Tamil Nadu Minister for Culture and Archaeology, Thangam Thenarasu has said that the state government will rope in oceanographers and archaeologists of international repute to conduct deep excavations at Korkai, the ancient port city of the erstwhile Pandyan empire.
This was after recent excavations at the port city unearthed several artefacts that revealed the business ties Korkai had with the Romans, Chinese and the Egyptians.
The archaeology department has already reached out to several oceanographers and archaeologists for a detailed and scientific study of Korkai as it has great significance in the study of the period of the Pandyan empire and the connections it had with other nations.
The artefacts that were unearthed in Korkai included items like drainage pipes, remains of old houses, baked tiles, conch bangles, iron coins, and pots. These excavations prove that Korkai and its surrounding areas had a rich culture, architecture and arts even during 785 BCE.
Thangam Thenarasu who had directly supervised the excavations at Korkai told IANS: “Korkai is believed to be the ancient port city of the Pandyan empire and the excavations conducted till now have unearthed several items which show glimpses of the culture and heritage associated with Korkai town as well as the international business connections it had with Romans, Chinese and Egyptians.”
He said that the state government will be bringing in oceanographers and archaeologists of repute to determine the exact period of the Pandyans as well as the connection Korkai had with other countries.
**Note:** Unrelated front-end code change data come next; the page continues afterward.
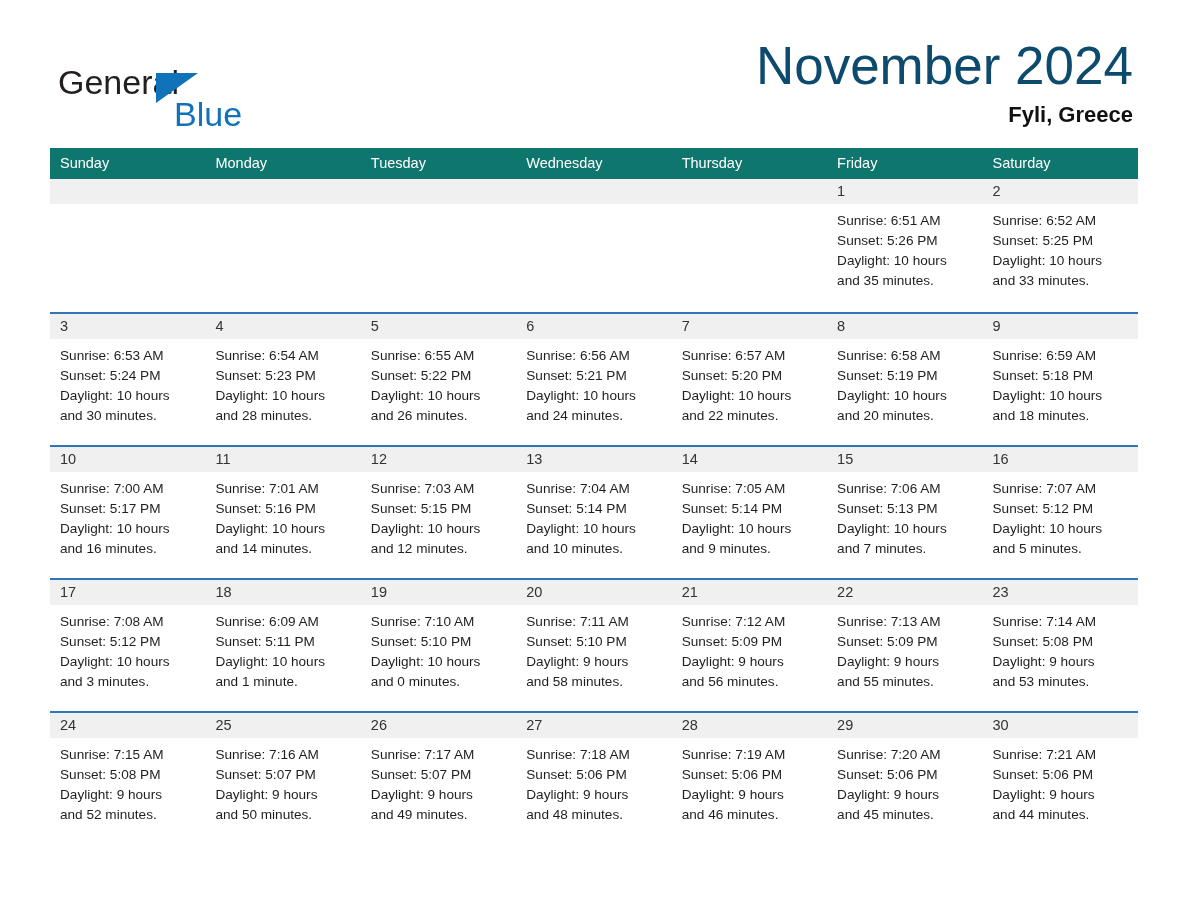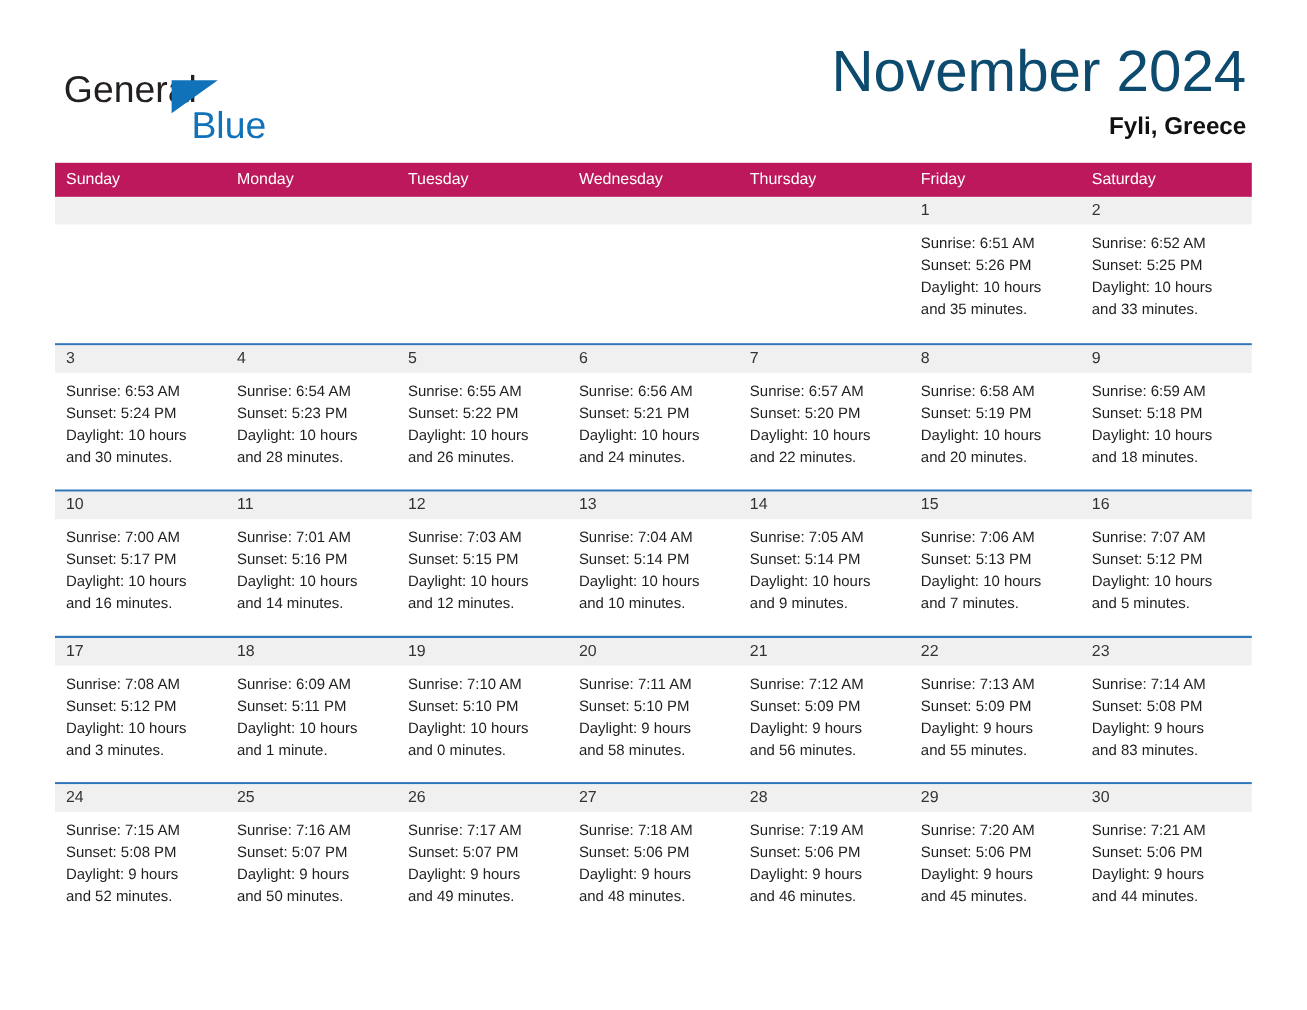--- a/index.html
+++ b/index.html
@@ -95,7 +95,7 @@
 
   .weekdays {
     display: flex;
-    background: #be185d;
+    background: #0f766e;
     height: 31px;
   }
   .weekday {

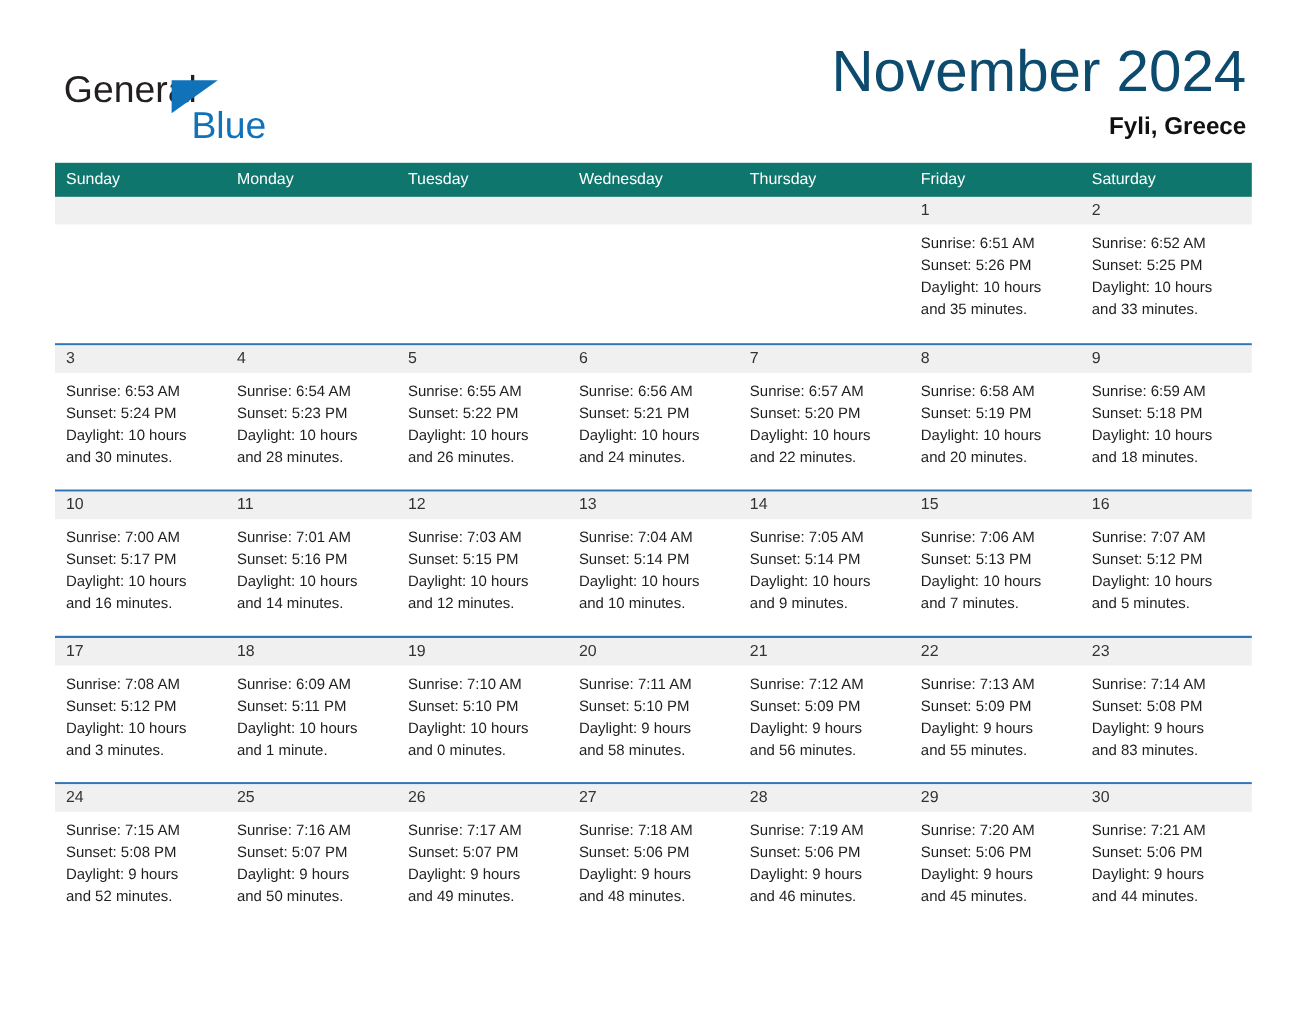--- a/index.html
+++ b/index.html
@@ -414,7 +414,7 @@
               <div class="day-line">Sunrise: 7:14 AM</div>
               <div class="day-line">Sunset: 5:08 PM</div>
               <div class="day-line">Daylight: 9 hours</div>
-              <div class="day-line">and 83 minutes.</div>
+              <div class="day-line">and 53 minutes.</div>
             </div>
           </div>
         </div>

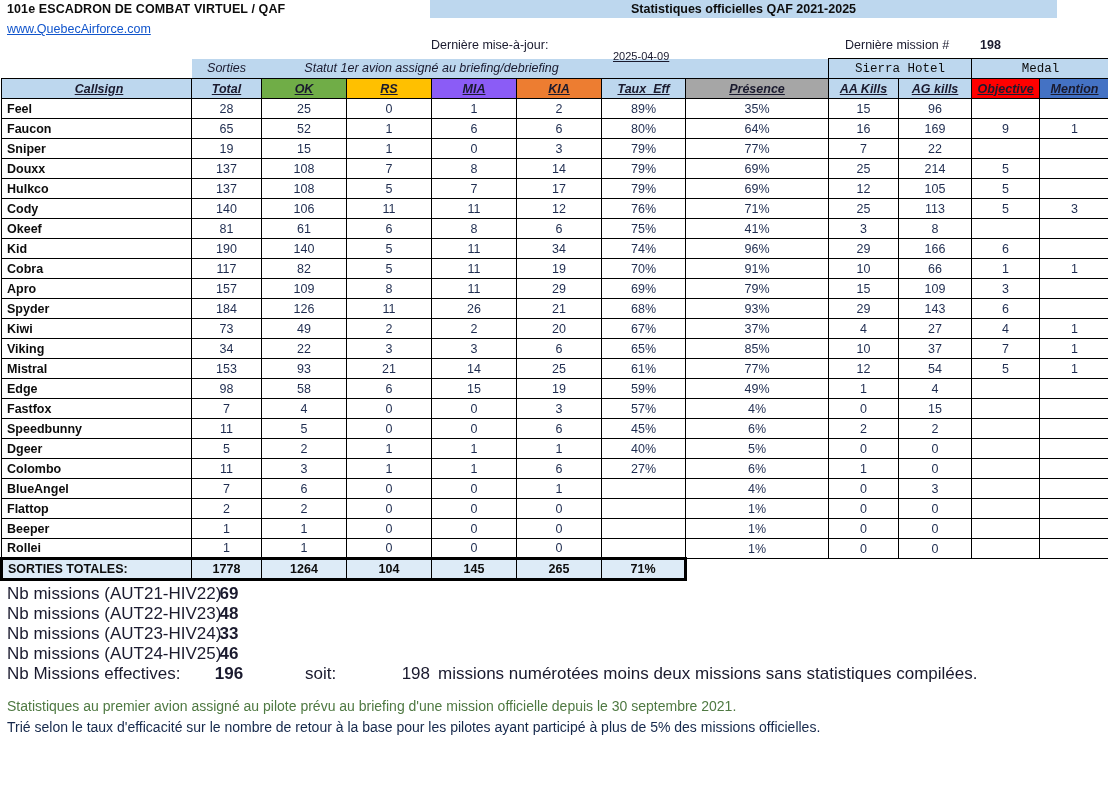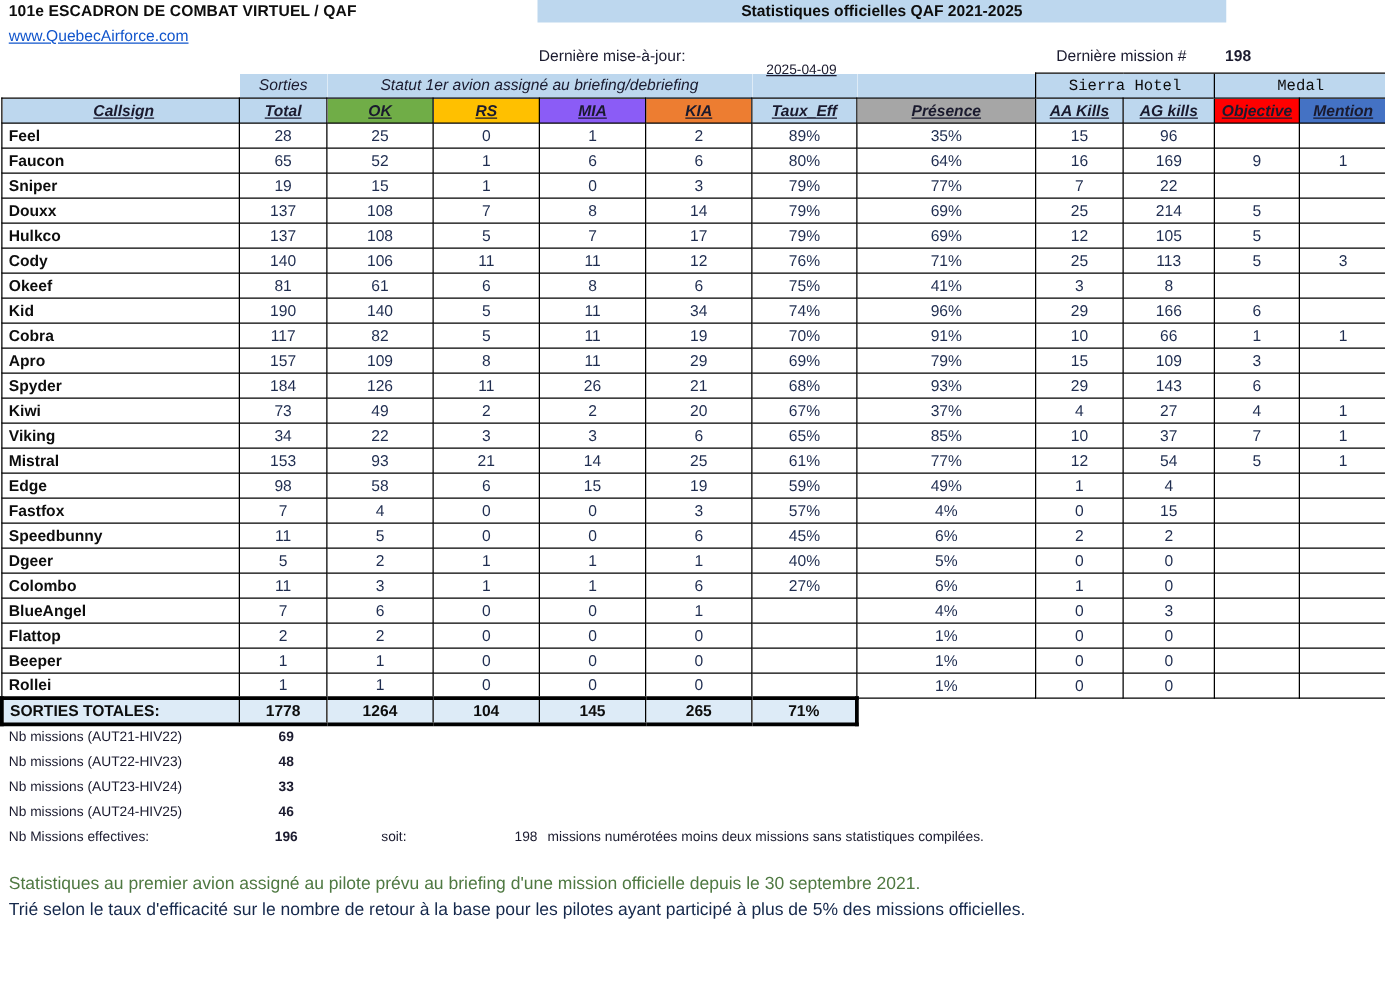--- a/index.html
+++ b/index.html
@@ -45,7 +45,7 @@
     position: absolute;
     left: 430px;
     top: 0px;
-    width: 551px;
+    width: 627px;
     height: 18px;
     background: #bdd7ee;
     text-align: center;

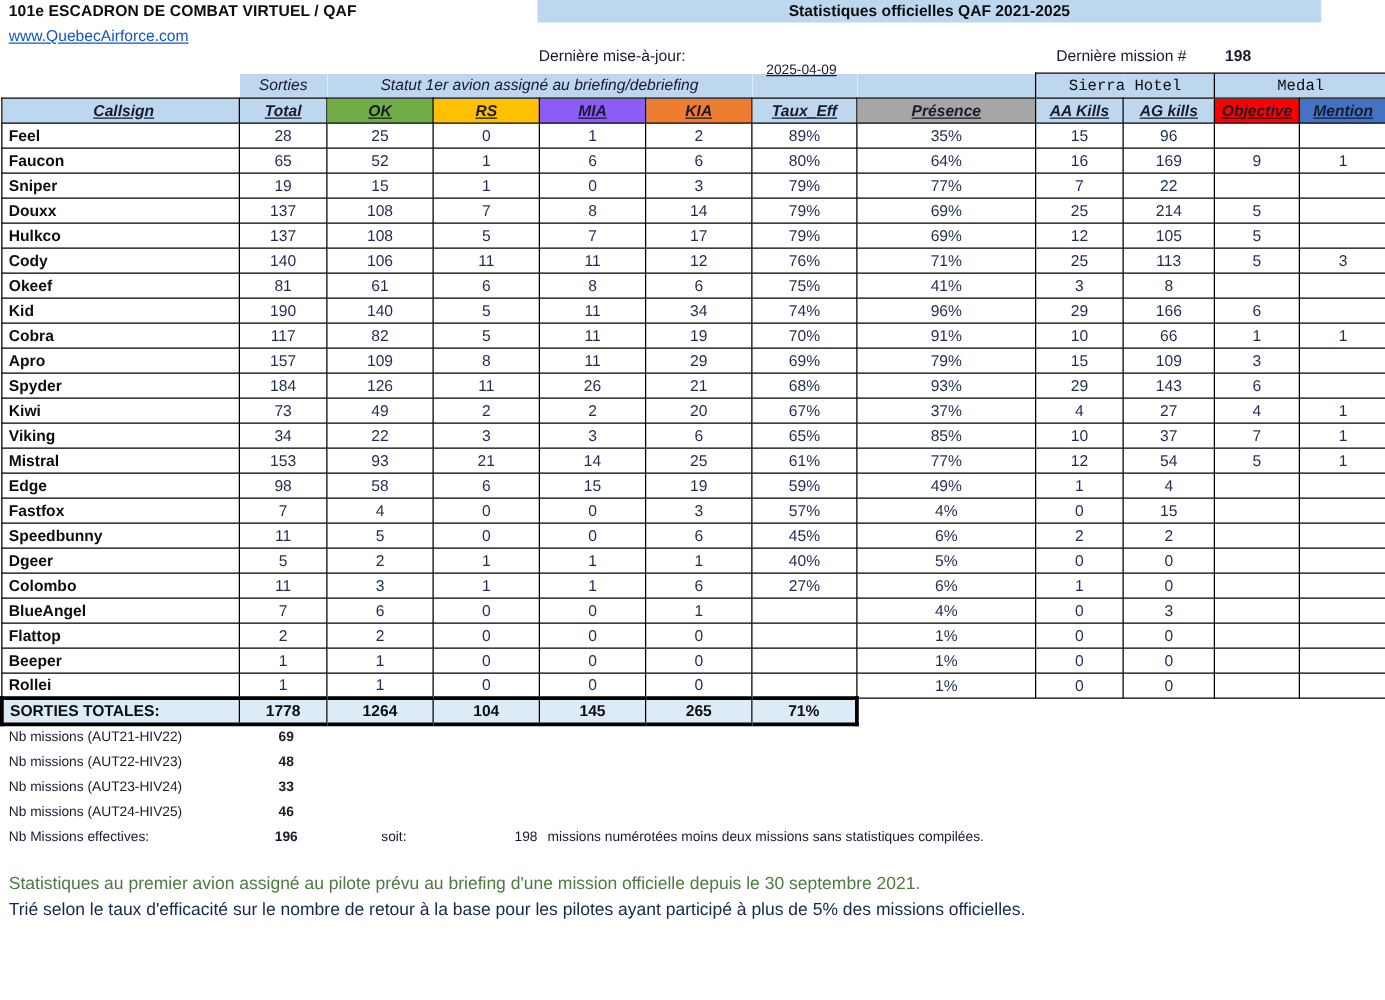--- a/index.html
+++ b/index.html
@@ -185,7 +185,7 @@
   .fline {
     position: relative;
     height: 20px;
-    font-size: 11px;
+    font-size: 17px;
     padding-left: 40px;
   }
   .fline .lbl {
The state government is also planning an onsite museum at Korkai to display the artefacts and the heritage materials excavated from the place. Korkai is even mentioned in ancient Sangam literature as well as classical Western literature with Greek mathematician, musician, traveller and astrologer Ptolemy writing about it in Greek literature, stating that it was known as Kolkhai.
The finds of the remains of black and red pottery with old Tamil Brahmi scripts (two to four letters in a line or two) and drawn images of the sun, fish, bow and arrow are estimated to be from the period between the 3rd century BC and 2nd century AD.
Interestingly, satellite imagery from around Korkai has found that the Tamiraparani river has shifted course progressively east and south while earlier it had mixed with the sea at Thoothukudi. Geologists who interpreted the satellite imagery indicated that in the 1st and 2nd century CE, the Tamiraparani river might have flown northeast from Eral and joined the sea at Thoothukudi.
Western writers such as Pliny the Elder (1st century CE), Strabo, and Ptolemy had said that Korkai was well known for pearl fishery. Archaeologists also testify that the main exports from Korkai were pearls, spices, ivory, and shells. The imports included horses, gold, glass, and wine.
R. Padmanabhan, Director of the Socio-Economic Development Foundation, a think tank based out of Madurai, told IANS: “Several archaeologists and writers including in Sangam literature, as well as western classical writers, have stated that Korkai was the port city of the ancient Pandyan empire. The government has already said that it would bring noted oceanographers as well as archaeologists to determine the materials excavated at Korkai. The Tamiraparani river and the culture associated with it have been sung as ballads in Tamil music and written extensively in Tamil literature. The government announcement of an open museum at Korkai is a welcome move.”